This past weekend my Facebook went berserk. Hundreds of little red reminders. And why? Beyoncé released her newest video, a little guilty pleasure called Countdown. The video is an open homage to a whole lotta stuff, from Audrey Hepburn’s dance scene in Funny Face to the seminal Vogue photo shoots of the 1960’s to Twiggy’s distinctive makeup stylings. But thrown into the collage of-many-good-things-made-by-other-artists-a-long-time-ago is a one to one remake of Rosas Danst Rosas by Belgian choreographer Anne Teresa De Keersmaeker. This was the cause of the inter-unrest. It was a thirty plus-comment, capital letters debate about ghetto-ization of certain art forms, pop culture and what’s good for modern dance, in which I was one of a mass of confused and excited voices.

The comparison:


The overall feeling was that something had been stolen from us. Who is us? Us, I guess, is the modern dance community. Rosas Danst Rosas is a very important piece in the progression of contemporary dance. Choreographed in 1983, this work has been shown around the world many times over. Now in its 28th year, the piece continues to thrill audiences, as relevant today as it was in the early 80’s.

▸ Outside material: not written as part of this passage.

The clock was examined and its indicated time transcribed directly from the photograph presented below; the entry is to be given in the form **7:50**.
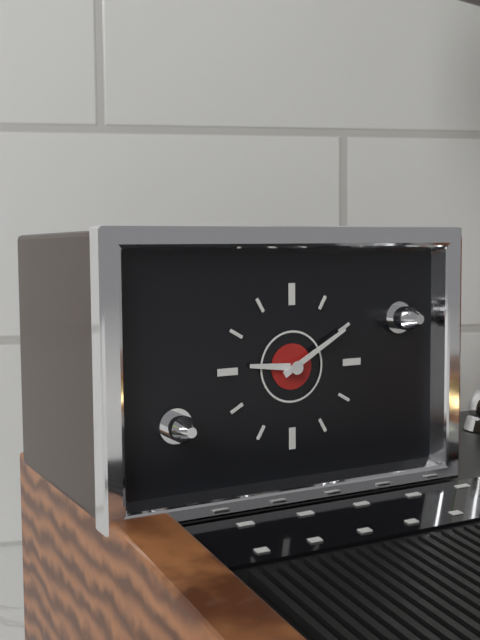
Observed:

Now the question is, who cares? Isn’t it good for modern dance, a fringe art form now and forever, to gain this exposure? Beyoncé is a media giant, a queen, a cherished international performer. And regardless of our opinions about her personal style or music choices, shouldn’t we feel honored that someone who is otherwise unconnected to Belgian contemporary dance recognizes the beauty of Rosas Danst Rosas and is bringing it to the frontline?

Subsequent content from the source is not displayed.